### EXERCISE OBJECTIVE
Each record below is to be copied exactly; the pictures are to be omitted.
:: SUPPLIED DATA
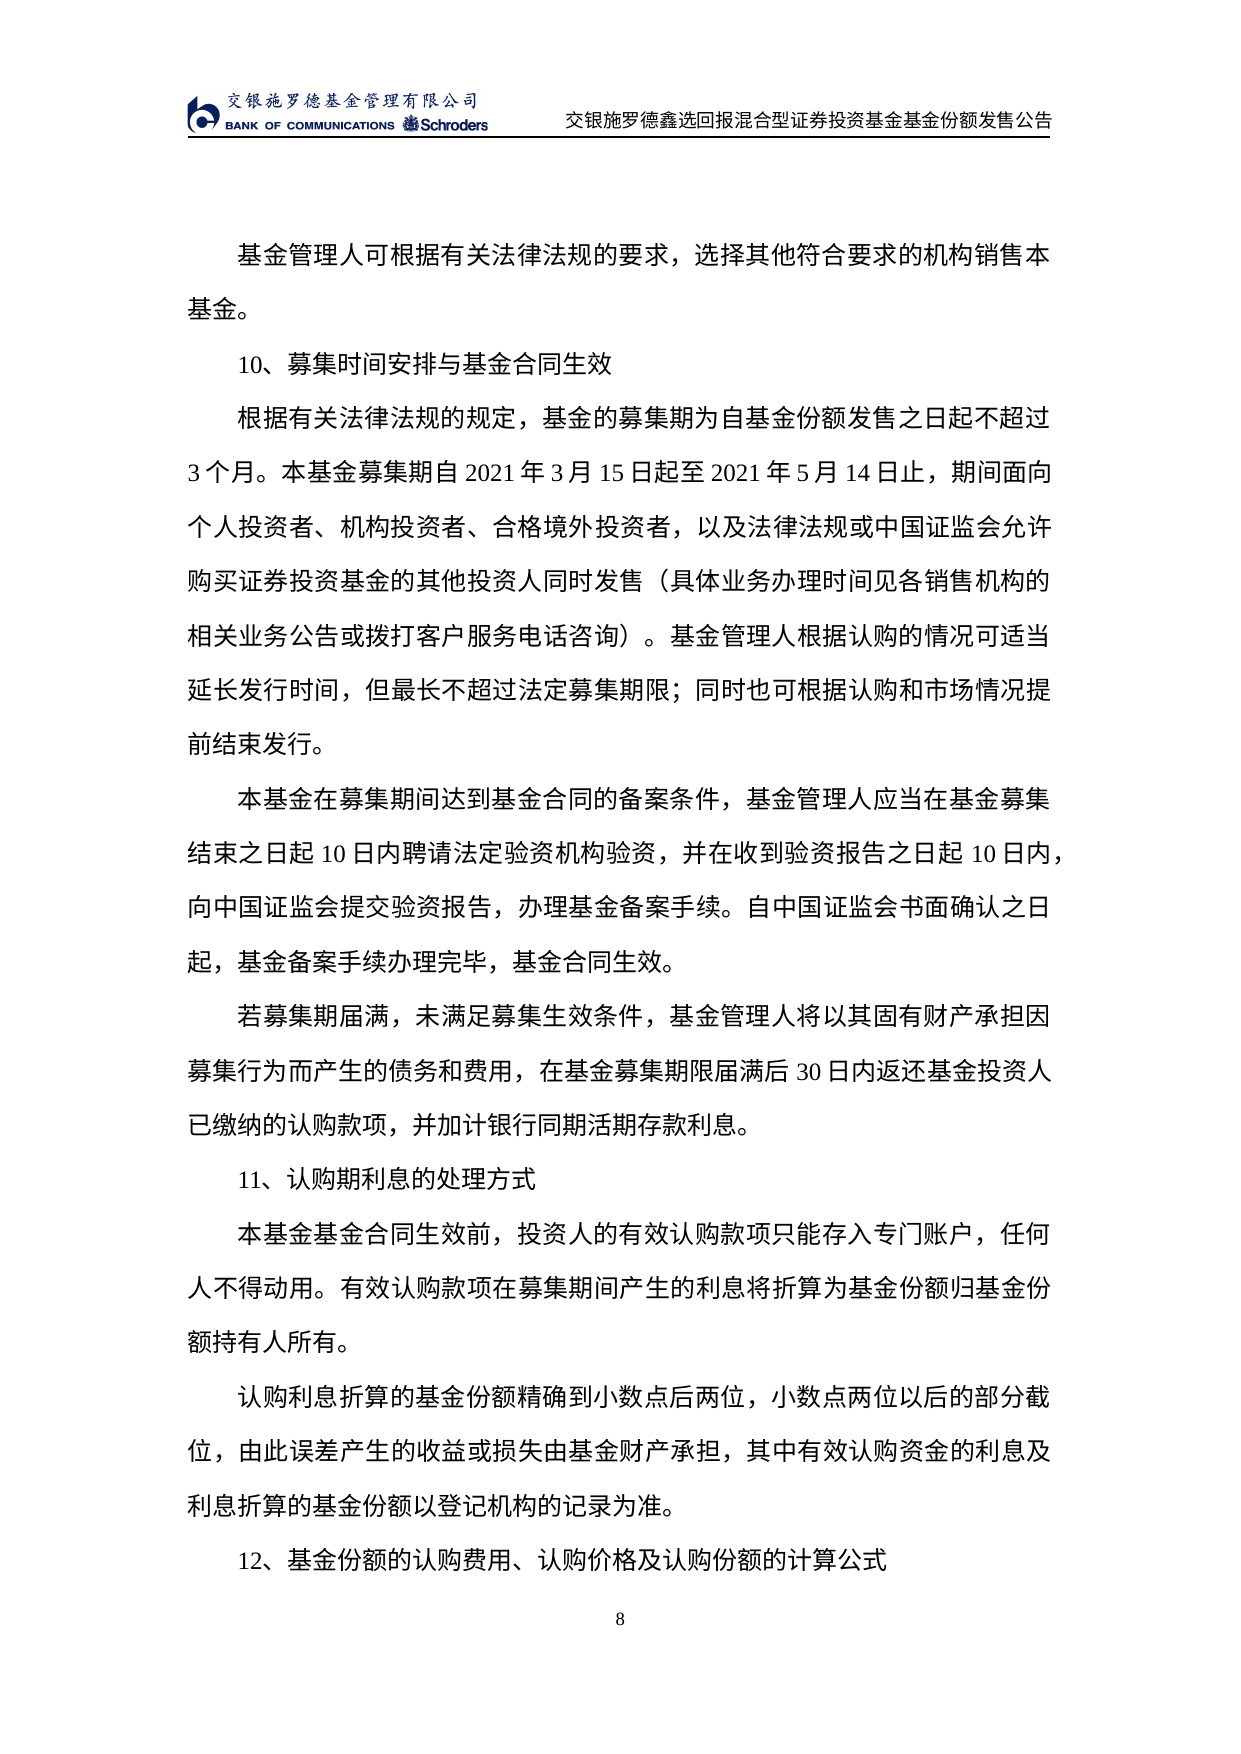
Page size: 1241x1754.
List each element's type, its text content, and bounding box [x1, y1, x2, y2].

text 本基金在募集期间达到基金合同的备案条件，基金管理人应当在基金募集结束之日起10日内聘请法定验资机构验资，并在收到验资报告之日起10日内，向中国证监会提交验资报告，办理基金备案手续。自中国证监会书面确认之日起，基金备案手续办理完毕，基金合同生效。 [187, 779, 1053, 978]
picture [187, 93, 488, 133]
text 若募集期届满，未满足募集生效条件，基金管理人将以其固有财产承担因募集行为而产生的债务和费用，在基金募集期限届满后30日内返还基金投资人已缴纳的认购款项，并加计银行同期活期存款利息。 [187, 997, 1053, 1142]
text 本基金基金合同生效前，投资人的有效认购款项只能存入专门账户，任何人不得动用。有效认购款项在募集期间产生的利息将折算为基金份额归基金份额持有人所有。 [187, 1214, 1053, 1359]
text 10、募集时间安排与基金合同生效 [187, 344, 1053, 380]
text 12、基金份额的认购费用、认购价格及认购份额的计算公式 [187, 1540, 1053, 1577]
text 11、认购期利息的处理方式 [187, 1160, 1053, 1196]
text 基金管理人可根据有关法律法规的要求，选择其他符合要求的机构销售本基金。 [187, 235, 1053, 326]
text 认购利息折算的基金份额精确到小数点后两位，小数点两位以后的部分截位，由此误差产生的收益或损失由基金财产承担，其中有效认购资金的利息及利息折算的基金份额以登记机构的记录为准。 [187, 1377, 1053, 1522]
text 根据有关法律法规的规定，基金的募集期为自基金份额发售之日起不超过3个月。本基金募集期自2021年3月15日起至2021年5月14日止，期间面向个人投资者、机构投资者、合格境外投资者，以及法律法规或中国证监会允许购买证券投资基金的其他投资人同时发售（具体业务办理时间见各销售机构的相关业务公告或拨打客户服务电话咨询）。基金管理人根据认购的情况可适当延长发行时间，但最长不超过法定募集期限；同时也可根据认购和市场情况提前结束发行。 [187, 398, 1053, 761]
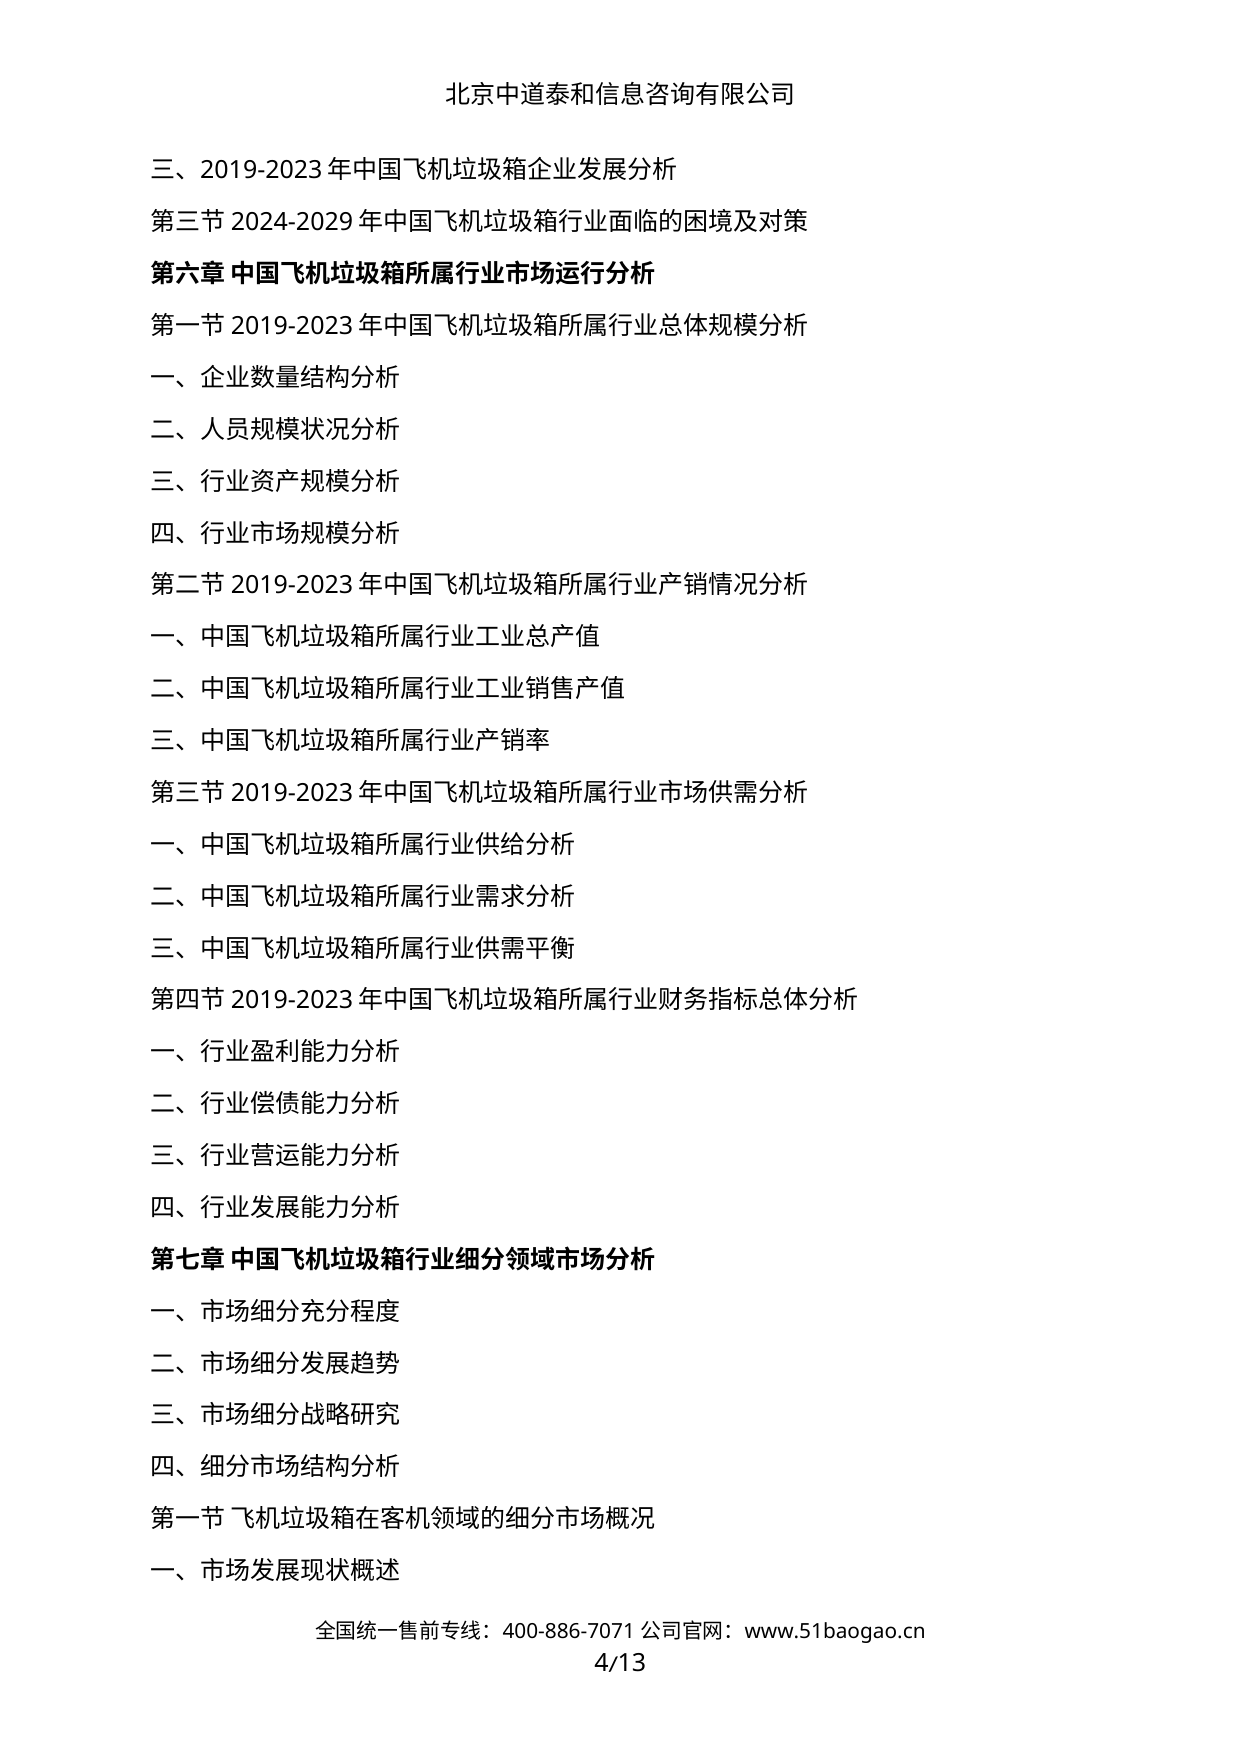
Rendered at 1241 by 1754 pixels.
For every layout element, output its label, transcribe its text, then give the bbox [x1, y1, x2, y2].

text 四、行业发展能力分析 [150, 1187, 1090, 1224]
text 第七章 中国飞机垃圾箱行业细分领域市场分析 [150, 1239, 1090, 1276]
text 一、企业数量结构分析 [150, 357, 1090, 394]
text 一、市场细分充分程度 [150, 1291, 1090, 1327]
text 二、行业偿债能力分析 [150, 1084, 1090, 1120]
text 三、市场细分战略研究 [150, 1395, 1090, 1431]
text 一、中国飞机垃圾箱所属行业供给分析 [150, 824, 1090, 861]
text 一、行业盈利能力分析 [150, 1032, 1090, 1068]
text 四、行业市场规模分析 [150, 513, 1090, 549]
text 四、细分市场结构分析 [150, 1447, 1090, 1483]
text 第三节 2024-2029年中国飞机垃圾箱行业面临的困境及对策 [150, 202, 1090, 238]
text 二、市场细分发展趋势 [150, 1343, 1090, 1379]
text 二、中国飞机垃圾箱所属行业工业销售产值 [150, 669, 1090, 705]
text 一、市场发展现状概述 [150, 1551, 1090, 1587]
text 三、行业营运能力分析 [150, 1136, 1090, 1172]
text 第二节 2019-2023年中国飞机垃圾箱所属行业产销情况分析 [150, 565, 1090, 601]
text 第三节 2019-2023年中国飞机垃圾箱所属行业市场供需分析 [150, 772, 1090, 809]
text 二、人员规模状况分析 [150, 409, 1090, 446]
text 第一节 2019-2023年中国飞机垃圾箱所属行业总体规模分析 [150, 306, 1090, 342]
text 三、中国飞机垃圾箱所属行业产销率 [150, 721, 1090, 757]
text 第一节 飞机垃圾箱在客机领域的细分市场概况 [150, 1499, 1090, 1535]
text 二、中国飞机垃圾箱所属行业需求分析 [150, 876, 1090, 912]
text 三、2019-2023年中国飞机垃圾箱企业发展分析 [150, 150, 1090, 186]
text 第六章 中国飞机垃圾箱所属行业市场运行分析 [150, 254, 1090, 290]
text 三、中国飞机垃圾箱所属行业供需平衡 [150, 928, 1090, 964]
text 第四节 2019-2023年中国飞机垃圾箱所属行业财务指标总体分析 [150, 980, 1090, 1016]
text 三、行业资产规模分析 [150, 461, 1090, 497]
text 一、中国飞机垃圾箱所属行业工业总产值 [150, 617, 1090, 653]
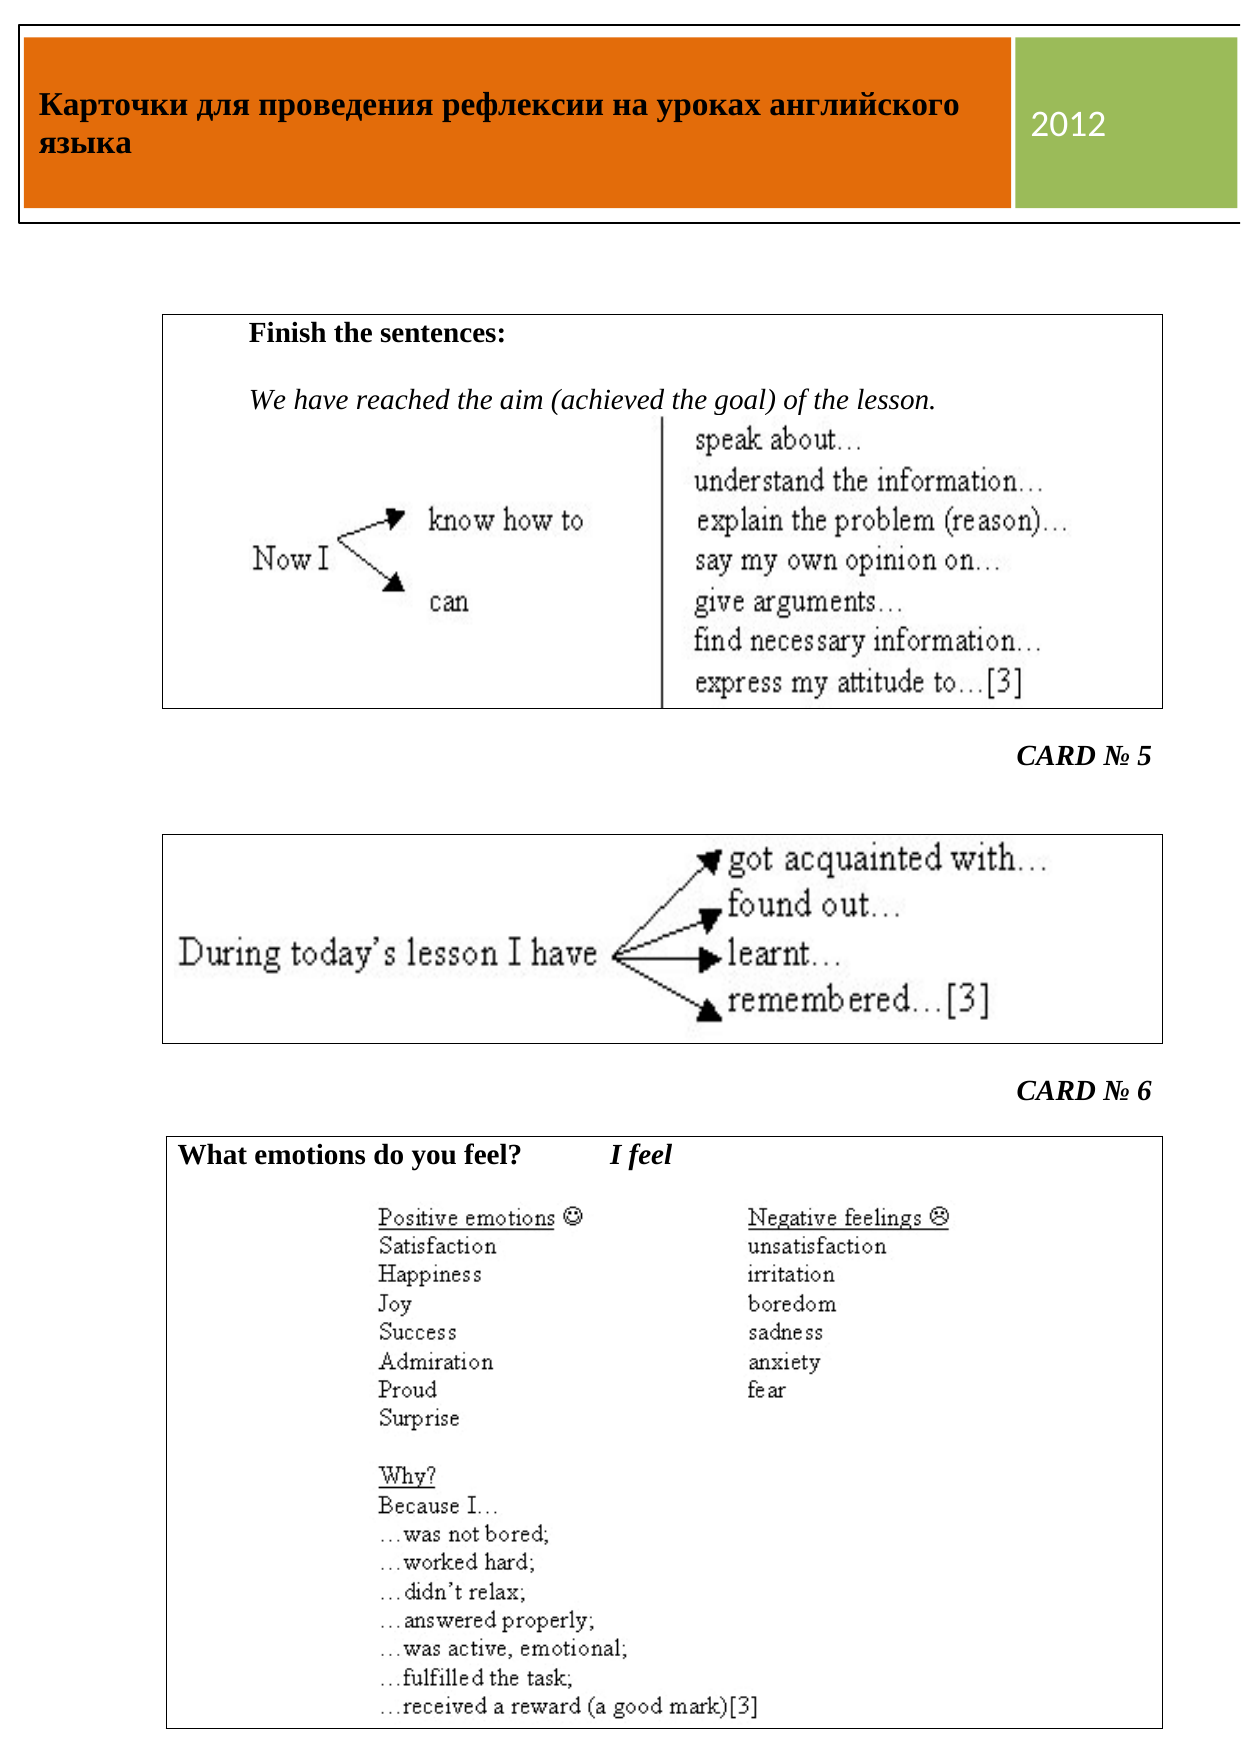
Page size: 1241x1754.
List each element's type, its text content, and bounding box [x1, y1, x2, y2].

table_header [1066, 835, 1162, 1043]
table_header [163, 835, 173, 1043]
picture [248, 415, 1077, 708]
list CARD № 6 [252, 1073, 1152, 1107]
picture [368, 1199, 960, 1728]
table_header What emotions do you feel? I feel [167, 1137, 1162, 1728]
picture [173, 835, 1066, 1043]
table_header Finish the sentences: We have reached the aim (achieved the goal) of the lesson. [163, 315, 1162, 708]
list CARD № 5 [252, 738, 1152, 771]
::::
### EXERCISE RESULT
Page size: 1241x1754.
List each element's type, its text content, and bounding box [x1, y1, x2, y2].

text 本基金在募集期间达到基金合同的备案条件，基金管理人应当在基金募集结束之日起10日内聘请法定验资机构验资，并在收到验资报告之日起10日内，向中国证监会提交验资报告，办理基金备案手续。自中国证监会书面确认之日起，基金备案手续办理完毕，基金合同生效。 [187, 779, 1053, 978]
picture [187, 93, 488, 133]
text 若募集期届满，未满足募集生效条件，基金管理人将以其固有财产承担因募集行为而产生的债务和费用，在基金募集期限届满后30日内返还基金投资人已缴纳的认购款项，并加计银行同期活期存款利息。 [187, 997, 1053, 1142]
text 本基金基金合同生效前，投资人的有效认购款项只能存入专门账户，任何人不得动用。有效认购款项在募集期间产生的利息将折算为基金份额归基金份额持有人所有。 [187, 1214, 1053, 1359]
text 10、募集时间安排与基金合同生效 [187, 344, 1053, 380]
text 12、基金份额的认购费用、认购价格及认购份额的计算公式 [187, 1540, 1053, 1577]
text 11、认购期利息的处理方式 [187, 1160, 1053, 1196]
text 基金管理人可根据有关法律法规的要求，选择其他符合要求的机构销售本基金。 [187, 235, 1053, 326]
text 认购利息折算的基金份额精确到小数点后两位，小数点两位以后的部分截位，由此误差产生的收益或损失由基金财产承担，其中有效认购资金的利息及利息折算的基金份额以登记机构的记录为准。 [187, 1377, 1053, 1522]
text 根据有关法律法规的规定，基金的募集期为自基金份额发售之日起不超过3个月。本基金募集期自2021年3月15日起至2021年5月14日止，期间面向个人投资者、机构投资者、合格境外投资者，以及法律法规或中国证监会允许购买证券投资基金的其他投资人同时发售（具体业务办理时间见各销售机构的相关业务公告或拨打客户服务电话咨询）。基金管理人根据认购的情况可适当延长发行时间，但最长不超过法定募集期限；同时也可根据认购和市场情况提前结束发行。 [187, 398, 1053, 761]
Rendered at 1241 by 1754 pixels.
For every layout element, output its label, transcribe its text, then give the bbox [x1, y1, x2, y2].

text 四、行业发展能力分析 [150, 1187, 1090, 1224]
text 第七章 中国飞机垃圾箱行业细分领域市场分析 [150, 1239, 1090, 1276]
text 一、企业数量结构分析 [150, 357, 1090, 394]
text 一、市场细分充分程度 [150, 1291, 1090, 1327]
text 二、行业偿债能力分析 [150, 1084, 1090, 1120]
text 三、市场细分战略研究 [150, 1395, 1090, 1431]
text 一、中国飞机垃圾箱所属行业供给分析 [150, 824, 1090, 861]
text 一、行业盈利能力分析 [150, 1032, 1090, 1068]
text 四、行业市场规模分析 [150, 513, 1090, 549]
text 四、细分市场结构分析 [150, 1447, 1090, 1483]
text 第三节 2024-2029年中国飞机垃圾箱行业面临的困境及对策 [150, 202, 1090, 238]
text 二、市场细分发展趋势 [150, 1343, 1090, 1379]
text 二、中国飞机垃圾箱所属行业工业销售产值 [150, 669, 1090, 705]
text 一、市场发展现状概述 [150, 1551, 1090, 1587]
text 三、行业营运能力分析 [150, 1136, 1090, 1172]
text 第二节 2019-2023年中国飞机垃圾箱所属行业产销情况分析 [150, 565, 1090, 601]
text 第三节 2019-2023年中国飞机垃圾箱所属行业市场供需分析 [150, 772, 1090, 809]
text 二、人员规模状况分析 [150, 409, 1090, 446]
text 第一节 2019-2023年中国飞机垃圾箱所属行业总体规模分析 [150, 306, 1090, 342]
text 三、中国飞机垃圾箱所属行业产销率 [150, 721, 1090, 757]
text 第一节 飞机垃圾箱在客机领域的细分市场概况 [150, 1499, 1090, 1535]
text 二、中国飞机垃圾箱所属行业需求分析 [150, 876, 1090, 912]
text 三、2019-2023年中国飞机垃圾箱企业发展分析 [150, 150, 1090, 186]
text 第六章 中国飞机垃圾箱所属行业市场运行分析 [150, 254, 1090, 290]
text 三、中国飞机垃圾箱所属行业供需平衡 [150, 928, 1090, 964]
text 第四节 2019-2023年中国飞机垃圾箱所属行业财务指标总体分析 [150, 980, 1090, 1016]
text 三、行业资产规模分析 [150, 461, 1090, 497]
text 一、中国飞机垃圾箱所属行业工业总产值 [150, 617, 1090, 653]
Page size: 1241x1754.
List each element's type, its text content, and bounding box [x1, y1, x2, y2].

table_header [1066, 835, 1162, 1043]
table_header [163, 835, 173, 1043]
picture [248, 415, 1077, 708]
list CARD № 6 [252, 1073, 1152, 1107]
picture [368, 1199, 960, 1728]
table_header What emotions do you feel? I feel [167, 1137, 1162, 1728]
picture [173, 835, 1066, 1043]
table_header Finish the sentences: We have reached the aim (achieved the goal) of the lesson. [163, 315, 1162, 708]
list CARD № 5 [252, 738, 1152, 771]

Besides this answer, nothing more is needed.